Hungary nationalises textbook market

Hungary has nationalised its school textbook market, meaning a state-owned body will now create school books to be provided to schools, free of charge.

Critics have condemned the move, claiming that it will "destroy educational publishing" in the country.

Prime Minister Viktor Orban justified the law, which will come into effect in September 2014, by saying the current system allowed publishers to generate profits through over-supplying schools. Under the new system, only two books will be available per subject and class.

The move has been condemned within Hungary, with Zoltan Pokarni, the head of Hungary's Committee for Education, Science and Research, and a member of the governing party, among those to vote against the law.

Péter László Zentai, director of the Hungarian Publishers' and Booksellers' Association, said in a statement released through the International Publishers Association (IPA): "The publishers that have been deprived of their market will presumably have to turn to the Strasbourg court. The sad thing is, even if the court finds in their favour in three or four years’ time, they will all have gone bankrupt by then."
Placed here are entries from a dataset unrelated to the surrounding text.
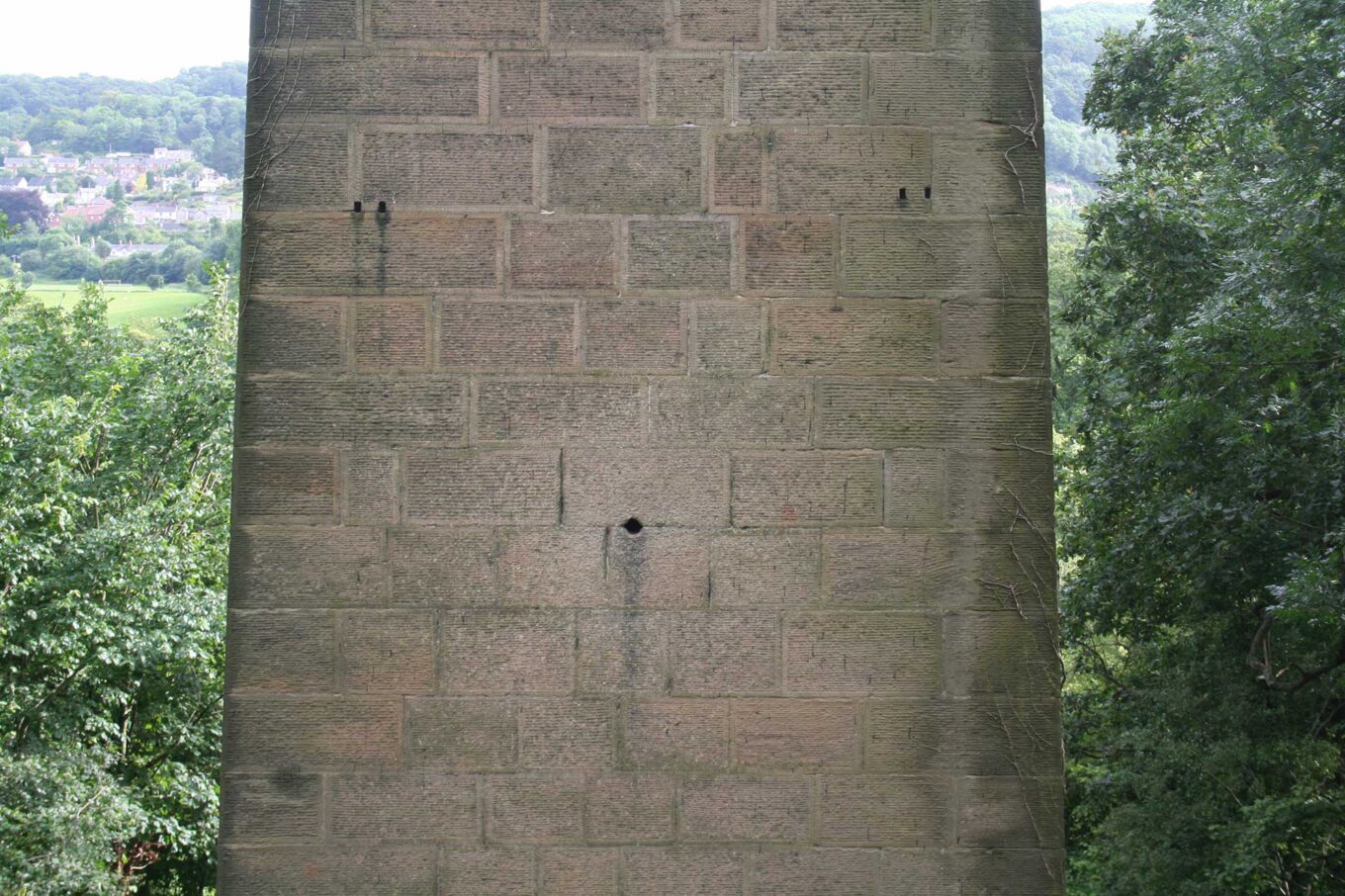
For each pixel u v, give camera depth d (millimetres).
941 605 4820
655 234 4895
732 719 4801
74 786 16781
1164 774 15617
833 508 4844
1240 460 13312
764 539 4836
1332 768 14438
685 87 4918
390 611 4812
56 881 15703
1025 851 4758
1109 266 16562
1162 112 18812
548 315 4875
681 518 4840
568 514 4836
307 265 4867
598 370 4867
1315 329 11477
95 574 18797
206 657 19719
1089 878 17922
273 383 4844
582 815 4777
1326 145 11570
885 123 4918
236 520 4805
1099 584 15516
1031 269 4883
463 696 4801
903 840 4773
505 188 4898
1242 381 12273
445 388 4855
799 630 4816
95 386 23703
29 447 19500
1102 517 15539
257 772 4766
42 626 18250
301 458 4832
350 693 4793
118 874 17609
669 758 4789
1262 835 13867
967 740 4793
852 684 4809
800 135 4914
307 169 4887
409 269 4871
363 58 4914
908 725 4797
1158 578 15336
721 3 4934
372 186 4891
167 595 19703
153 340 25641
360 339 4859
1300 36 12242
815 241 4895
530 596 4820
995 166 4918
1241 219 12961
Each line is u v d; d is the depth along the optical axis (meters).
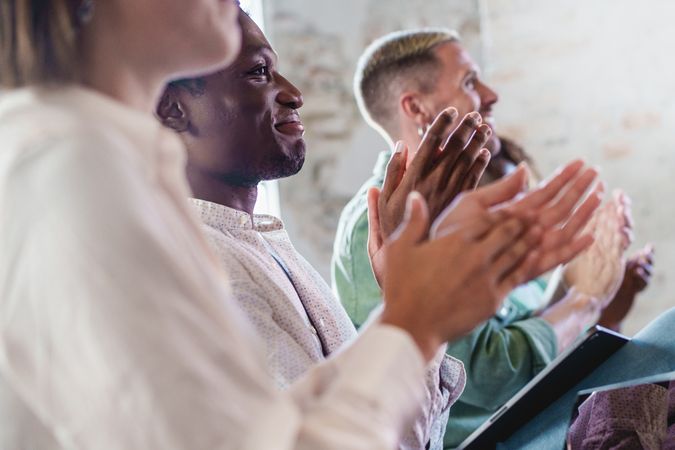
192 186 2.24
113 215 1.06
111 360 1.03
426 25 5.05
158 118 2.21
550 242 1.22
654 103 5.48
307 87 4.73
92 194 1.06
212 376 1.06
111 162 1.10
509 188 1.27
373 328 1.18
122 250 1.05
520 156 4.49
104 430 1.04
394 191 2.07
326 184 4.68
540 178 5.45
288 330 2.02
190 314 1.07
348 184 4.69
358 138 4.73
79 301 1.04
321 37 4.78
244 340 1.12
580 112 5.48
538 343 3.49
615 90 5.49
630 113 5.49
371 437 1.10
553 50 5.48
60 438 1.15
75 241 1.05
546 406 1.85
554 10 5.47
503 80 5.47
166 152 1.20
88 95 1.18
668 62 5.48
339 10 4.81
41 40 1.18
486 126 2.03
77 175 1.07
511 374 3.40
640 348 1.81
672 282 5.40
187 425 1.03
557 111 5.48
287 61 4.73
IPA members also spoke out against the moves. Graham Taylor, chairman of the IPA's education committee, said. “This used to happen all the time in Africa in the 1980s, invariably leaving a wasteland of under provision when the state scheme collapsed under its own weight. I never thought I would see anything like this in Europe. Teachers should be free to choose the textbooks they use with their students, not have then imposed by state bureaucrats."

Jens Bammel, secretary general of the IPA, said: “This measure will destroy educational publishing in Hungary. These policies have failed so often that we did not seriously expect any government to even consider them."